Government through its petroleums procurement entity, National Oil Infrastructure Company (NOIC) is struggling to balance fuel imports as diesel supplies have plummeted in the past two weeks.
Despite receiving adequate petrol supplies in the past five weeks, NOIC has been inconsistent in injecting enough diesel supplies in the market to cater for commuters and other heavy duty industries.
This development has given birth to prolonged fuel queues which have been the order of the day on service stations before the recent price hikes.
To curb fears on the looming crisis, government made an announcement late yesterday through the Ministry of Information, Publicity and Broadcasting saying efforts have been made to balance supply of all both petrol and diesel.

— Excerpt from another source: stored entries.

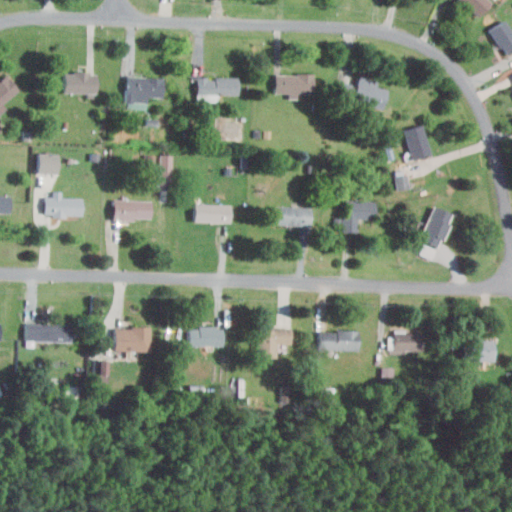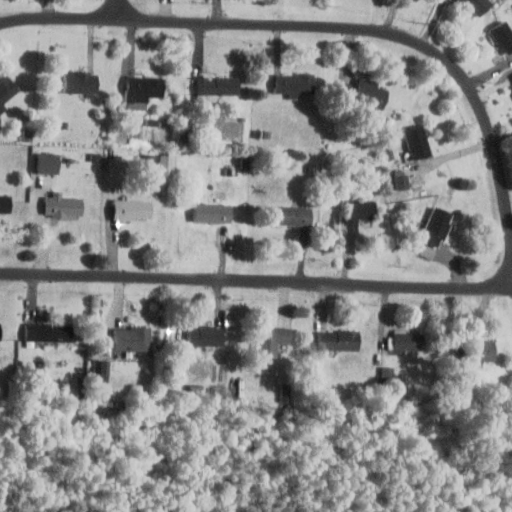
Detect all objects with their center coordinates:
building: (474, 5)
building: (476, 5)
road: (119, 9)
road: (325, 28)
building: (503, 35)
building: (501, 36)
building: (511, 75)
building: (79, 82)
building: (80, 82)
building: (292, 82)
building: (294, 83)
building: (213, 87)
building: (215, 87)
building: (6, 88)
building: (141, 88)
building: (6, 90)
building: (142, 90)
building: (369, 92)
building: (362, 93)
building: (417, 140)
building: (416, 142)
building: (48, 161)
building: (164, 172)
building: (402, 180)
building: (5, 201)
building: (4, 203)
building: (62, 203)
building: (61, 204)
building: (131, 207)
building: (129, 209)
building: (212, 211)
building: (210, 212)
building: (355, 213)
building: (355, 213)
building: (292, 214)
building: (291, 215)
building: (435, 225)
building: (433, 227)
road: (256, 280)
building: (47, 330)
building: (47, 332)
building: (205, 334)
building: (204, 336)
building: (132, 337)
building: (130, 338)
building: (338, 338)
building: (271, 339)
building: (337, 339)
building: (270, 340)
building: (405, 340)
building: (406, 341)
building: (482, 348)
building: (476, 350)
building: (101, 368)
building: (284, 391)
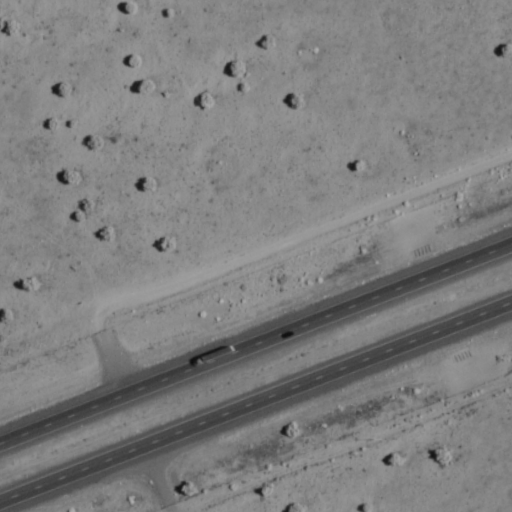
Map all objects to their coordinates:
road: (270, 247)
road: (256, 343)
road: (256, 404)
road: (344, 449)
road: (165, 477)
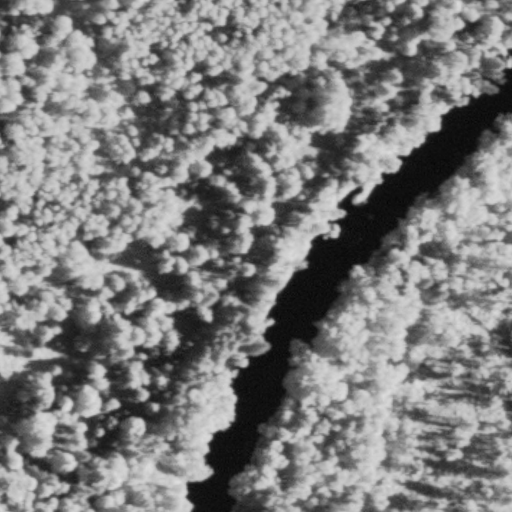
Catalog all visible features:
river: (327, 276)
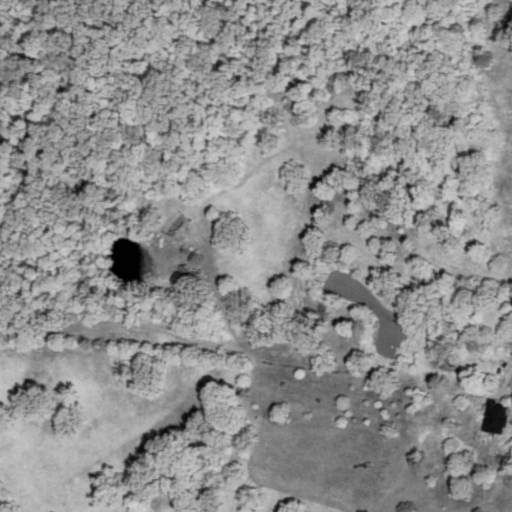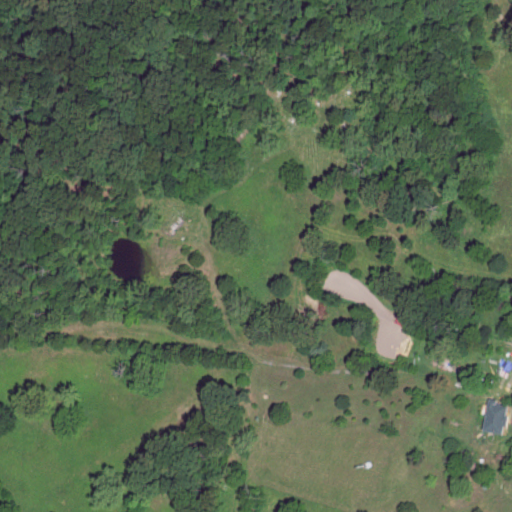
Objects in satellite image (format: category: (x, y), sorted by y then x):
road: (509, 388)
building: (500, 415)
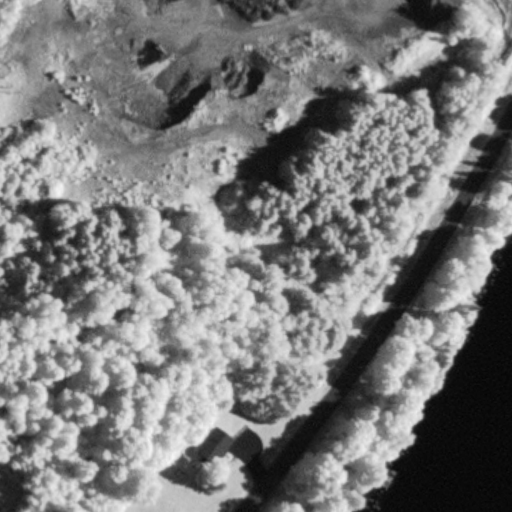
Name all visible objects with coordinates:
power tower: (4, 90)
park: (231, 165)
road: (393, 320)
building: (212, 448)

“Government apologizes for the logistical glitch which resulted in fuel retailers ordering more petrol than diesel giving rise to diesel shortages. The situation has been attended to and normalcy in the fuel retail sector is expected to have been attained within the next few hours,” read an official statement from the Ministry of Information’s Twitter account.
Despite fuel supplies improving soon after government decision to hike prices of both diesel and petrol to $3,11 and $3,31 respectively, the nation has not been receiving adequate Liquified Petroleum Gas (LPG) since forex shortages reached an all time high in late 2018.
However, optimistic economic commentators expressed confidence in the improvement of fuel supplies in recent weeks and predictions are high that the fuel supplies will normalize considering that the central bank has moved to float the foreign currency exchange rates in a bid to build forex reserves in the local banking sector.